▶ [Brief 1] Put every line of the records that follow the text into a JSON list of strings, one string per line, leaving out blank lines and the pictures.
******************************
Merkle is actually not the only promising solution, we plan to dig into it soon.

Some more details on

The trick is to trim the trie properly to avoid messy things like batch_call

would be interesting too. I suppose to avoid duplicating type-encoding information across many calls? This seems doable.

Slesarew commented 1 year ago

Yes, I meant accumulators. Something like this gives some general idea.

I suppose to avoid duplicating type-encoding information across many calls?

That is really not the trickiest part; batch_call encodes all calls as its enum variants; to fit into Ledger, we'll have to trim enums within calls. I don't see why we would run into any serious problems here, but it would have to be done carefully. There are many other calls with quite large variant sets, not as large of course, but still not fitting well in small spaces.

bkchr commented 1 year ago

That is really not the trickiest part; batch_call encodes all calls as its enum variants; to fit into Ledger, we'll have to trim enums within calls.

I don't get the problem. The argument to batch_call is basically the same information that you find in the ExtrinsicMetadata that I linked above. And for sure we don't want to put the entire Call enum into one blob, more like the outer enum with all its variants and the sub calls being in one blob. But each variant of the sub call (aka pallet call) are linking to a different blob that contains these information. So, for batch_call it will look like this:

[Call(.., Utility(ID(1), ..), ..), ID(0)], [Batch_All(Vec(ID(0)), ID(1)]

The type with ID(0) is the outer enum and the type with ID(1) is the batch_all variant. Stuff like Vec should be made a primitive type as well. This should safe us quite some space/indirection.

We may also save space by using other kinds of cryptographic accumulators (e.g. RSA accumulators). Merkle tries are not the most space efficient accumulators

Yeah that sounds reasonable. In the end the accumulator should not be that important? And we can just see what gives the best results for us.

rphmeier commented 1 year ago

In the end the accumulator should not be that important?

It probably is, if we are talking about highly memory-constrained devices such as the Nano S. We could chew through that much memory pretty quickly, unless the implementation does a streaming traverse and discards the path.

Though RSA accumulators could easily require more memory, and bilinear accumulators require some trusted setup.

bkchr commented 1 year ago

I expressed myself badly. By "should not be that important" I meant for now where we first need to figure out the data structures to express the metadata in small pieces. The type of accumulator should then be almost "data structure agnostic" and just also needs to be chosen based on some criteria like small memory usage etc.

jsdw commented 1 year ago

The root node should probably be ExtrinsicMetadata plus the hashes of the childs.

Just a small thing; given that the payload that needs signing is call_data + signed_extra_params + additional_params, should the metadata for the extra/additional stuff (https://github.com/paritytech/frame-metadata/blob/80ca5c2170928035e2adec9d2942a719086130fa/frame-metadata/src/v14.rs#L113) also be a part of the thing that's hashed to ensure tip/mortality etc align?

bkchr commented 1 year ago

That is already part of the ExtrinsicMetadata, so it will be included.

richcsy commented 1 year ago

This conversation is continuing on the milestone level in the project created for it: Milestone 1.1: Publish refined requirements for protocol paritytech/substrate#1

Worth noting that the timeline view is provisional as there are unknowns which will be addressed as the project progresses. You can check it out here.

kianenigma commented 5 months ago

I belive this, and all related issues can be closed now as https://github.com/polkadot-fellows/RFCs/blob/bkchr-merkelized-metadata/text/0078-merkleized-metadata.md is formalized.
******************************
▶ [Brief 2] According to the metadata discussion above, what do bilinear accumulators require?

▶ [Raw data]
******************************
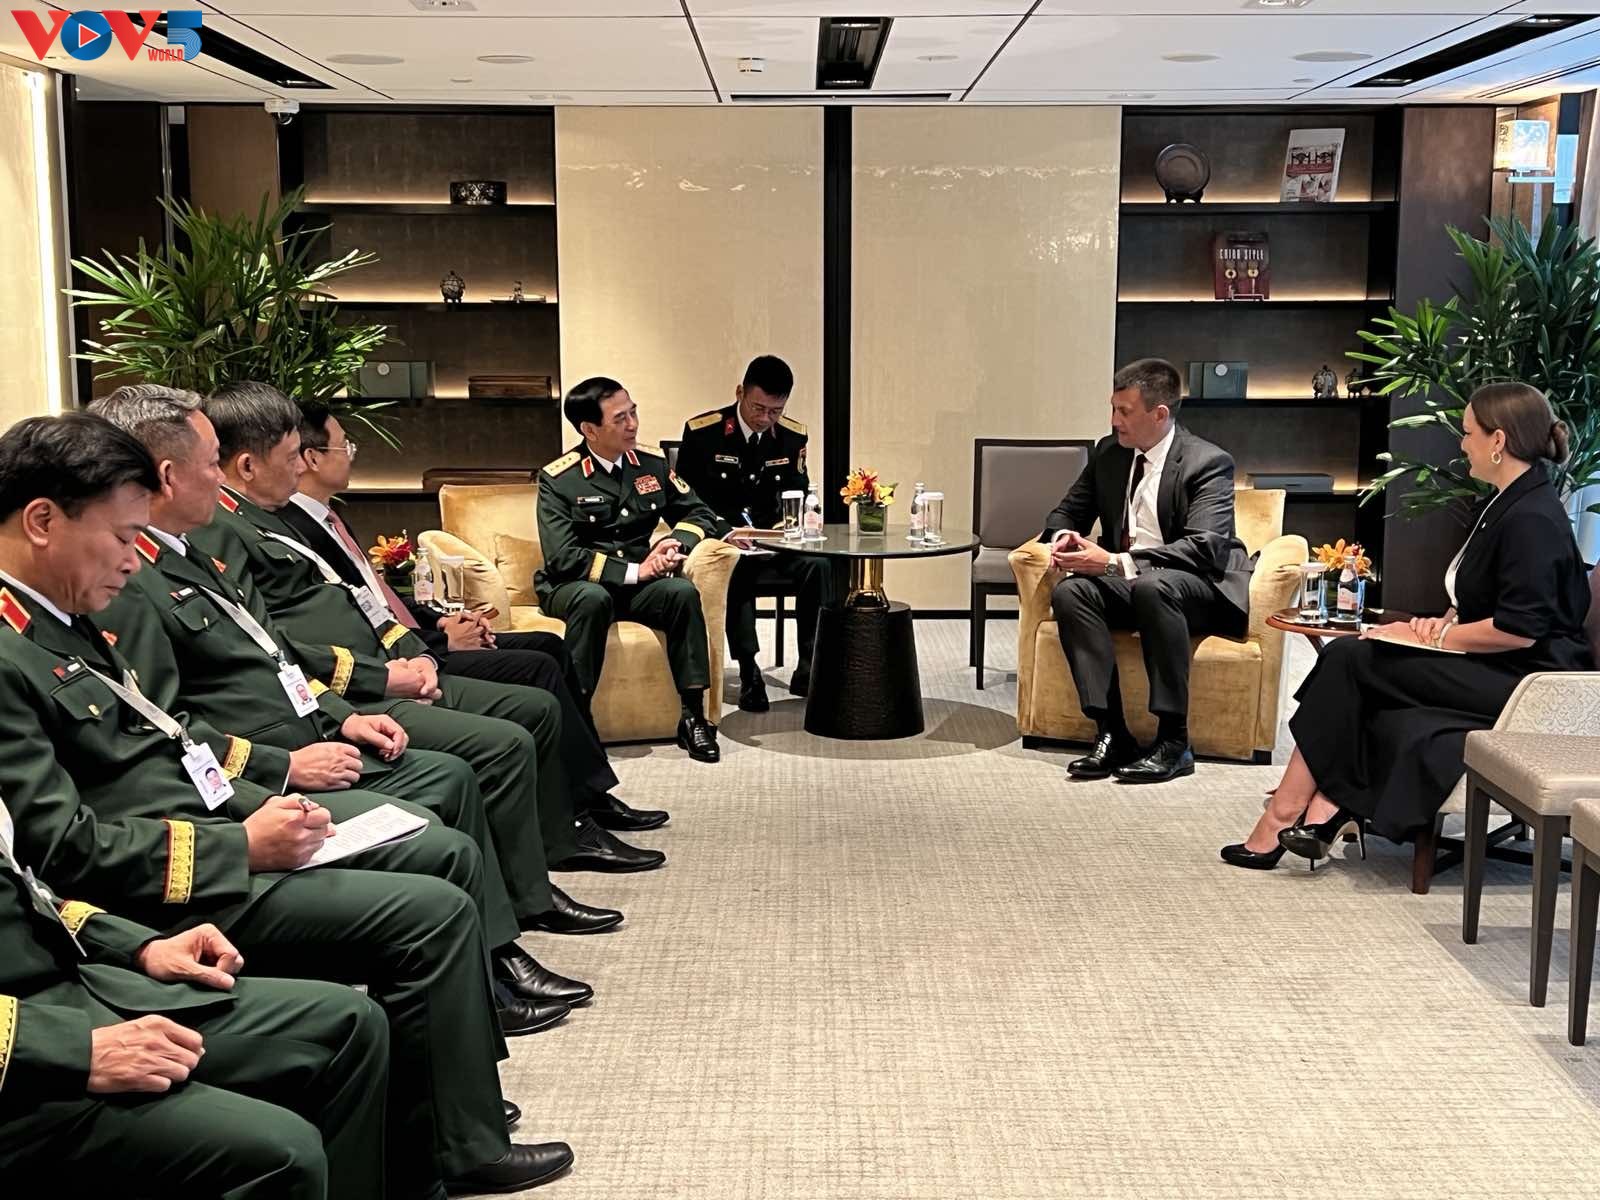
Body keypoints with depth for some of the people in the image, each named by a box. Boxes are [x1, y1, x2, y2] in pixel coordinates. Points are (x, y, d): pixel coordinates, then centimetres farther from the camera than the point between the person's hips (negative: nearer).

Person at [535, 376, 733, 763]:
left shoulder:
******************************
▶ [Exercise result 1]
[
  "Body keypoints with depth for some of the people in the image, each named by a box. Boxes are [x1, y1, x2, y2] in pixel coordinates. Points are (x, y, d): pixel coordinates, then centimetres farther from the camera than the point between the person's hips (negative: nearer).",
  "Person at [535, 376, 733, 763]:",
  "left shoulder:"
]

▶ [Exercise result 2] Some trusted setup.